5. Foyer Manouchian



En 2019, il existait un microcosme au sein de la ville de Vitry-sur-Seine : la résidence Manouchian, foyer pour travailleurs immigrés, pour l’essentiel maliens. L’artiste Vitriot Daniel Purroy qui vit et travaille à proximité du foyer, le décrit ainsi:

“ Le bâtiment du foyer, sa structure massive et son isolement par rapport à la ville en fait un objet à part entière, que l’on peut contourner, regarder de jour avec son animation, comme de nuit avec ses grandes fenêtres qui s’illuminent et laissent entrevoir la vie qui s’anime au retour du travail. [...] Le foyer est un lieu particulier, fermé, à part, et pourtant ouvert sur l’extérieur, le quartier, la ville de Vitry, du fait de circulations multiples (restaurant populaire, commerces informels, réparation de voitures)... “

Pendant ces quelques jours au sein du foyer, je verrai une forge et une boucherie en plein air. Une mosquée. Une économie interne répondant à l’enclavement de la résidence Manouchian. Des silhouettes maliennes passer dans l’encadrement d’une porte vêtues d’une tenue orange réfléchissante de chantier, d’un boubou en bazin ou d’une polaire siglée Veolia.

Je découvre que l’essentiel des objets aux alentours de la résidence sont des standards de la mondialisation récupérés et détournés : des cagettes plastiques, des palettes en bois, de grosses boîtes de conserve, des caddies de supermarché. Mais surtout, dans les points de vente à l’entrée du foyer, entre des cartes téléphoniques prépayées et des bouteilles de jus de bissap, je note la présence d’étranges tonneaux bleus.

















































































Fût


PEHD qualité alimentaire,
120 litres à ouverture totale



Les travailleurs maliens expatriés en France s’en servent pour expédier des biens manufacturés et des denrées alimentaires au village. Je décide de reconstituer le trajet de ce standard homologué par l’ONU pour le transport de matières dangereuses qui est également la boîte Colissimo de la diaspora d’Afrique de l’ouest. Les « bidons bleus » sont souvent achetés en gros, parfois récupérés auprès des entreprises ou à Rungis avant d’être vendus au détail en périphérie de la résidence.

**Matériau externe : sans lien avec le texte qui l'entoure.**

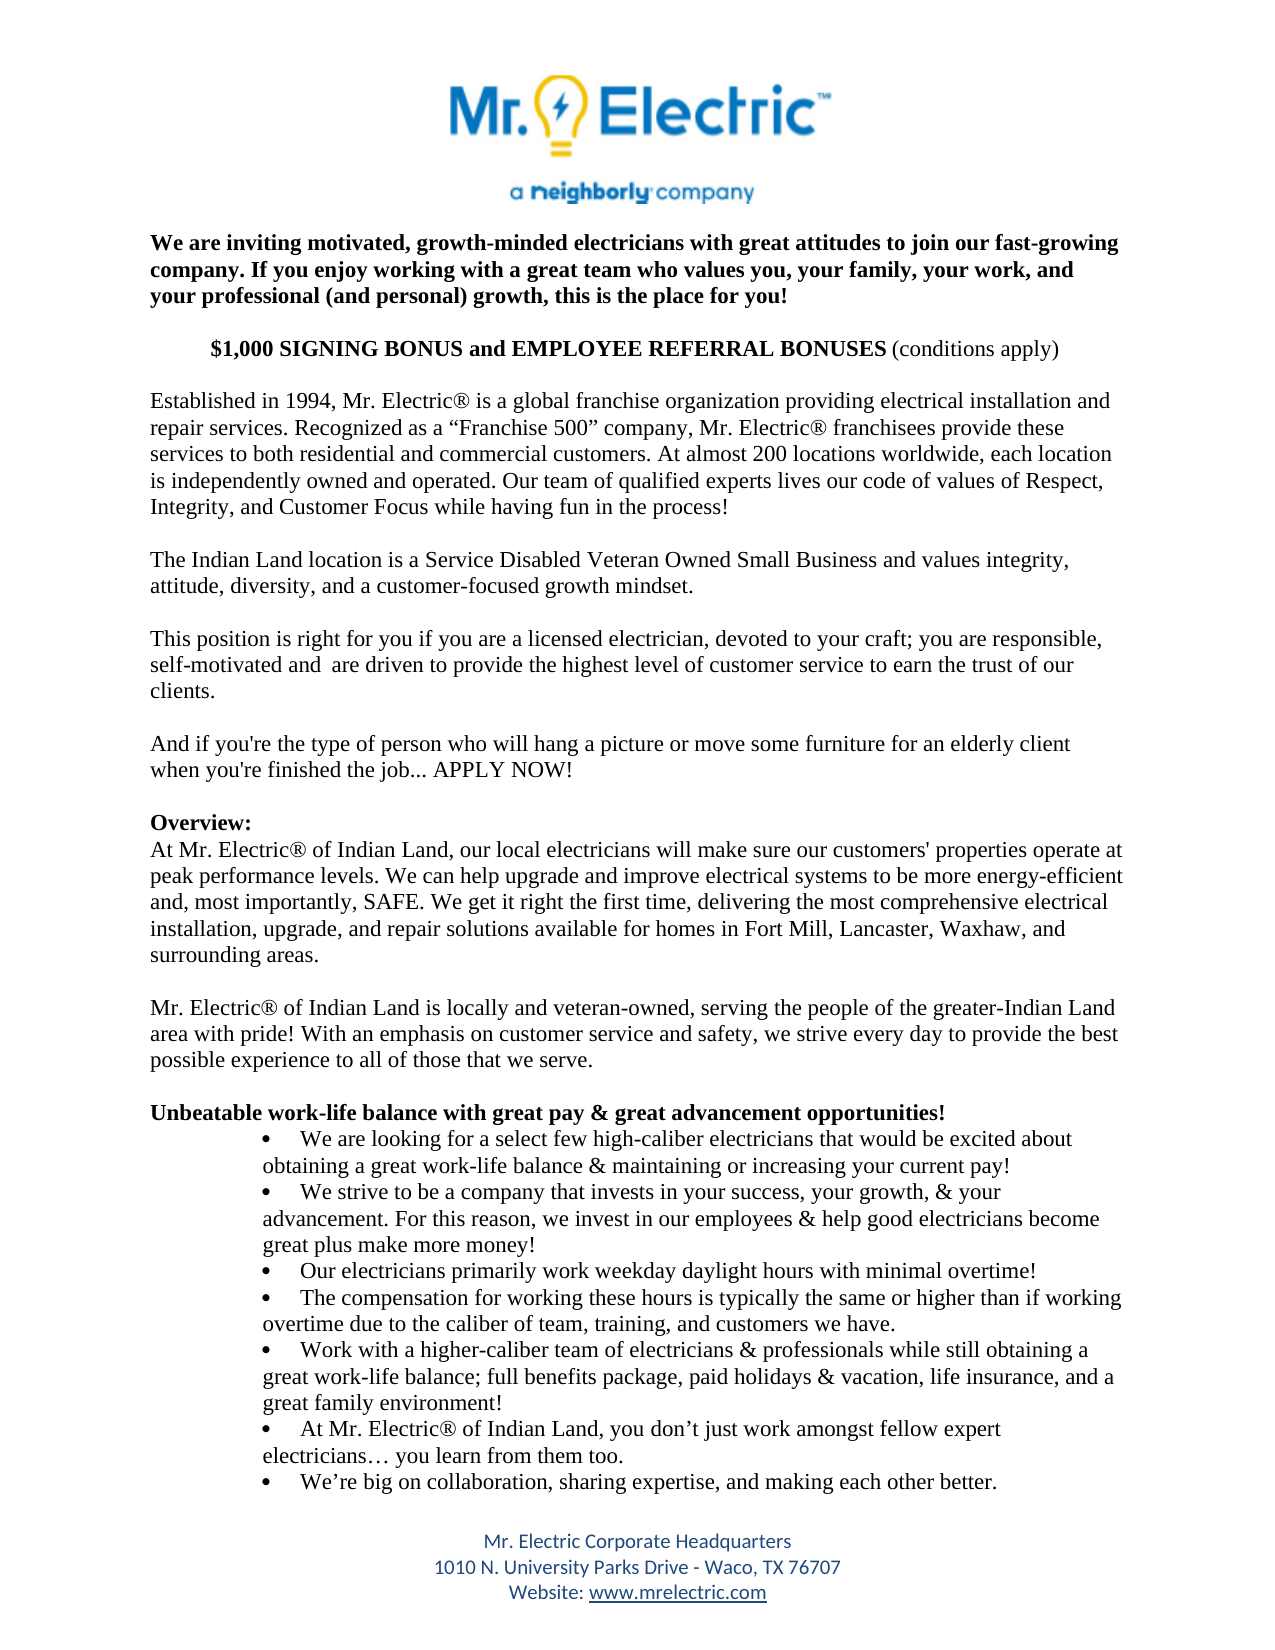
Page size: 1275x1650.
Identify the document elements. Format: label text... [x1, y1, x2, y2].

D’un volume allant de 60 à 220 litres, ils peuvent être présentés séparés de leurs couvercles et cerclages pour empêcher d’éventuels vols à l’étalage. Le fût nouvellement acheté reste un certain temps dans la résidence, cadenassé le temps d’acquérir les biens à expédier. Certains de ces fûts se retrouvent utilisés dans les cuisines de la cantine du foyer, d’autres suspendus aux balustrades des fenêtres. 

Dans le couloir partant de la cantine du foyer, une affiche indique des horaires de départ de bateaux ; des tarifs en face de modèles de voitures et un numéro de téléphone associé à un nom, et un service : l’enlèvement de fûts. un coup de téléphone et un bref échange avec le M. Alassane de l’affiche m’indiquent que les modalités de l’enlèvement de fûts se règlent sur What’s app : une photo des contenants bleus et leur adresse auront pour réponse un devis et une tranche horaire. Plus tard, lors du diaporama photo de la construction d’un point d’eau dans un village malien, présenté par un résident, je remarque un fût bleu à proximité d’un puits. J’apprends qu’une fois arrivés au village, les fûts servent à nouveau : au transport d’eau, pour la réserve d’épices voire la constitution d’une dot. Ils seront entre-temps passés par Le Havre, auront subi une procédure de dédouanement, été transportés par bateaux dans des conteneurs ou dans le coff re de véhicules d’occasion à destination de la côte ouest-africaine avant d’arriver dans les ports de Dakar, Abidjan ou Lomé.